When David Beasley, the director of UN’s World Food Programme tweeted last month challenging billionaires to step up to the table and save the world from hunger, in my usual pessimism shrug to everything United Nations, i thought it was another wolf cry that will fall on deaf ears. Now don’t blame me, it is just how i see everything from the UN, and i have been proven right on more occasions than i can count. Especially being from Africa and all the promises to eradicate poverty in the continent, yet not a single thing has been done in the positive direction.

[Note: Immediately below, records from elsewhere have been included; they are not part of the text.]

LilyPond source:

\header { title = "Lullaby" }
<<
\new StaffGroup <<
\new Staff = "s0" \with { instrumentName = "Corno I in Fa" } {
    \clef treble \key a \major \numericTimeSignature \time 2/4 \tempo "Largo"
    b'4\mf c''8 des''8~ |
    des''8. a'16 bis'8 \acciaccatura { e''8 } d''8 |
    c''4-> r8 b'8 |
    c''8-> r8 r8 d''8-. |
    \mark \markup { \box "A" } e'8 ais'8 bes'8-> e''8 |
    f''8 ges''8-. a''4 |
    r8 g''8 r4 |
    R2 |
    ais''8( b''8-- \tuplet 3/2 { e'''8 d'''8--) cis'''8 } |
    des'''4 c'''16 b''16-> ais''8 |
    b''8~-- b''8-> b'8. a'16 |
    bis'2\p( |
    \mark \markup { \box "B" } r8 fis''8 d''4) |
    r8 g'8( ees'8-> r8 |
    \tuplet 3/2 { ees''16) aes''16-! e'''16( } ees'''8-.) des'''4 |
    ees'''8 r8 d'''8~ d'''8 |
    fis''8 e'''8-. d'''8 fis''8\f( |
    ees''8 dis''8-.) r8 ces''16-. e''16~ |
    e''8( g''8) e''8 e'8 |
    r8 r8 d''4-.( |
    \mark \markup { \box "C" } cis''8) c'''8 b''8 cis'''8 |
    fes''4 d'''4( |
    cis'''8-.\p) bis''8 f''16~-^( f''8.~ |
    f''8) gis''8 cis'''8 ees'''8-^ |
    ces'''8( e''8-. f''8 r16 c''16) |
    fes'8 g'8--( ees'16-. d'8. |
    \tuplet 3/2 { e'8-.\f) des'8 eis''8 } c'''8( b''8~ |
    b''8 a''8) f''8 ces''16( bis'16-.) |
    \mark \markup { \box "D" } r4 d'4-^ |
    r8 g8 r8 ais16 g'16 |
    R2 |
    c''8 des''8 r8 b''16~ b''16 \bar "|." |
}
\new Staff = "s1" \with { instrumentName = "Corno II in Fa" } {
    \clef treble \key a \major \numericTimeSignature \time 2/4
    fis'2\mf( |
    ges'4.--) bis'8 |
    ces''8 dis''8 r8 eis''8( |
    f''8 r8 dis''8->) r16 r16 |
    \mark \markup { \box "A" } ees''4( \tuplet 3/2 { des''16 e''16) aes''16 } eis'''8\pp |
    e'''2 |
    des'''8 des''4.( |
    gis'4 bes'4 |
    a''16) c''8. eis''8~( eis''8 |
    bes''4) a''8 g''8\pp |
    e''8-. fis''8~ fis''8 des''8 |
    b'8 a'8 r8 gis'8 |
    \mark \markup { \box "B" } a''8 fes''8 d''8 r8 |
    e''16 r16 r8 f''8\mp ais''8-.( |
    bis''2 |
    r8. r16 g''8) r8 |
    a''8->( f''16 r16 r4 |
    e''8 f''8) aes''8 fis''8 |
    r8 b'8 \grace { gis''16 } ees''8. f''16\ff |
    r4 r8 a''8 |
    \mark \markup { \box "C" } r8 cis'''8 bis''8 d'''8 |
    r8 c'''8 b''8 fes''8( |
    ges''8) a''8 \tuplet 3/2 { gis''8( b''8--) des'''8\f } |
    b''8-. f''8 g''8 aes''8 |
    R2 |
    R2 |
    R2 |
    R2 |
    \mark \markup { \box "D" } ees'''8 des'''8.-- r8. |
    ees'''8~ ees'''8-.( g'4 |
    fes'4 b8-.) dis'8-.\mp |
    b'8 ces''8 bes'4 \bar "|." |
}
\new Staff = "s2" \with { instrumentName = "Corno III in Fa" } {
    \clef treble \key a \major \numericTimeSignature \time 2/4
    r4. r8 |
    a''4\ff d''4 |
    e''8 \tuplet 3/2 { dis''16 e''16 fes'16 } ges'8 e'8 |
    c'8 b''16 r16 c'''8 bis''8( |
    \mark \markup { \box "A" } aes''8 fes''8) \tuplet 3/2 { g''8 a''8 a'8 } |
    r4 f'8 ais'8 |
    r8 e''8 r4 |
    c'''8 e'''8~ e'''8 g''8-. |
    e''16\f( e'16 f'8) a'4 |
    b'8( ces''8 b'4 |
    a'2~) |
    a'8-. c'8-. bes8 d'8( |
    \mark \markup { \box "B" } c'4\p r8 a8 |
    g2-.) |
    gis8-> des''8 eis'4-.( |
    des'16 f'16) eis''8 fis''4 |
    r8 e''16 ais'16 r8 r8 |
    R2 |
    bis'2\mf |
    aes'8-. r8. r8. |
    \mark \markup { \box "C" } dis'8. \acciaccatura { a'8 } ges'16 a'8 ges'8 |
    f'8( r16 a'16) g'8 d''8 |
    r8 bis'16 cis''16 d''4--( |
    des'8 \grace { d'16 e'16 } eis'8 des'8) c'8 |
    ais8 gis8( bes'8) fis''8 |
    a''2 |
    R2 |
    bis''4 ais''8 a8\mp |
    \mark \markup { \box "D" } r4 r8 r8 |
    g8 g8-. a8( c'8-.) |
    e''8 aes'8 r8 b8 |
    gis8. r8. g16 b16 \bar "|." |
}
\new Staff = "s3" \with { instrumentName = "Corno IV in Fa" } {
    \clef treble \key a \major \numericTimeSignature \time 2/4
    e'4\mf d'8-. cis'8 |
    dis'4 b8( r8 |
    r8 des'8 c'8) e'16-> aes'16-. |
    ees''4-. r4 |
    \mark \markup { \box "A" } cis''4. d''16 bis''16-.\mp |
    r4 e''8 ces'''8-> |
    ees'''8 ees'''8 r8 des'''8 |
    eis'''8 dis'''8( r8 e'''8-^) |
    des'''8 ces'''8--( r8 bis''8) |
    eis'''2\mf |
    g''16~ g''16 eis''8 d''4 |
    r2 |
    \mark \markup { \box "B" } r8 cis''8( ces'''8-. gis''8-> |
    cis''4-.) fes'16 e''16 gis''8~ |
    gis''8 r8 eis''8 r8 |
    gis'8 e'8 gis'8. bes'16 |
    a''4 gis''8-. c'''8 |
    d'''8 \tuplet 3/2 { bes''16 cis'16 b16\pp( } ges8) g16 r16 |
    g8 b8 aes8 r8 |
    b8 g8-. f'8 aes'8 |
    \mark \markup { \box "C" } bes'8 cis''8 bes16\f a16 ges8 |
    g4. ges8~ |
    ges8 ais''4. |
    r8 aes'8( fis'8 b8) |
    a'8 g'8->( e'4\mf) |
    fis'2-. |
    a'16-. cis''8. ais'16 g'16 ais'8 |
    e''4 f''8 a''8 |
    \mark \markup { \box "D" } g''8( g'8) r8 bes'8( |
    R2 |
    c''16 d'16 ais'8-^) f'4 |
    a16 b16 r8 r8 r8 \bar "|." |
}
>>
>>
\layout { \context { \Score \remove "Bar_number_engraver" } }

But to my surprise, and this is the first time i am getting surprised by anything concerning the UN. I also believe that David Beasley himself did not think anyone would take up to the challenge when he tweeted the call to act. But it seems that is the case right now as world’s richest man, Elon Musk, has thrown himself into the ring and accepted the challenge if David Beasley and his World Food Programme can produce figures of how his $6 billion can really save the planet from starving.
Beasley said: “Just $6 billion could keep 42 million people from dying.”
Elon Must in turn has offered to sell Tesla stock assuming the World Food Programme with the use of transparent and open accounting can show exactly how it would work.
If they “can describe on this Twitter thread exactly how $6 billion will solve world hunger, i will sell Tesla stock right now and do it”, Elon Musk tweeted.
2% of Elon Musk’s wealth is $6 billion.
But if what the Director said is the bottom-line truth, can he explain to us how come the U.N World Food Programme couldn’t solve world hunger with the $8.4 billion it raised in 2020?